Data under study Block Start
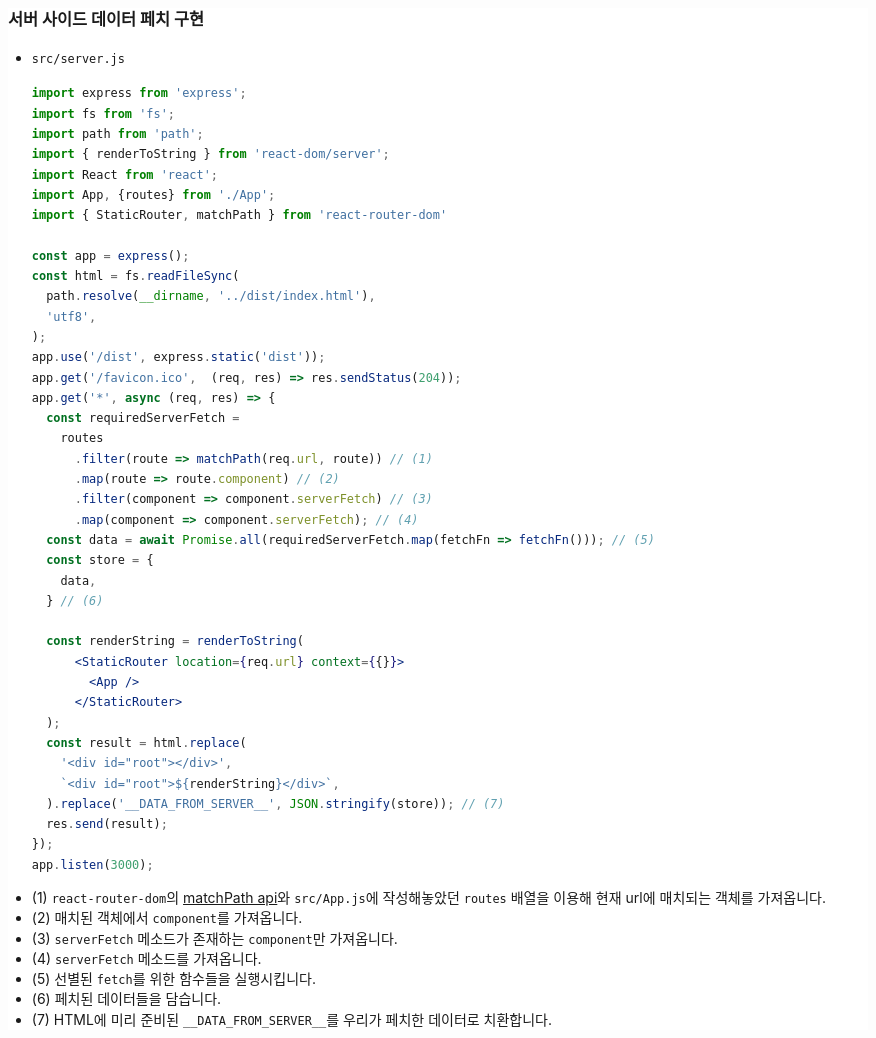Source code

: ### 서버 사이드 데이터 페치 구현

- `src/server.js`

    ```jsx
    import express from 'express';
    import fs from 'fs';
    import path from 'path';
    import { renderToString } from 'react-dom/server';
    import React from 'react';
    import App, {routes} from './App';
    import { StaticRouter, matchPath } from 'react-router-dom'

    const app = express();
    const html = fs.readFileSync(
      path.resolve(__dirname, '../dist/index.html'),
      'utf8',
    );
    app.use('/dist', express.static('dist'));
    app.get('/favicon.ico',  (req, res) => res.sendStatus(204));
    app.get('*', async (req, res) => {
      const requiredServerFetch =
        routes
          .filter(route => matchPath(req.url, route)) // (1)
          .map(route => route.component) // (2)
          .filter(component => component.serverFetch) // (3)
          .map(component => component.serverFetch); // (4)
      const data = await Promise.all(requiredServerFetch.map(fetchFn => fetchFn())); // (5)
      const store = {
        data,
      } // (6)

      const renderString = renderToString(
          <StaticRouter location={req.url} context={{}}>
            <App />
          </StaticRouter>
      );
      const result = html.replace(
        '<div id="root"></div>',
        `<div id="root">${renderString}</div>`,
      ).replace('__DATA_FROM_SERVER__', JSON.stringify(store)); // (7)
      res.send(result);
    });
    app.listen(3000);
    ```
* (1) `react-router-dom`의 [matchPath api](https://reactrouter.com/web/api/matchPath)와
  `src/App.js`에 작성해놓았던 `routes` 배열을 이용해 현재 url에 매치되는 객체를 가져옵니다.
* (2) 매치된 객체에서 `component`를 가져옵니다.
* (3) `serverFetch` 메소드가 존재하는 `component`만 가져옵니다.
* (4) `serverFetch` 메소드를 가져옵니다.
* (5) 선별된 `fetch`를 위한 함수들을 실행시킵니다.
* (6) 페치된 데이터들을 담습니다.
* (7) HTML에 미리 준비된 `__DATA_FROM_SERVER__`를 우리가 페치한 데이터로 치환합니다.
Data under study Block End
→ Exercise aim: In the entries above, find each line with the word "result" and show it.

→ Task response:
      const result = html.replace(
      res.send(result);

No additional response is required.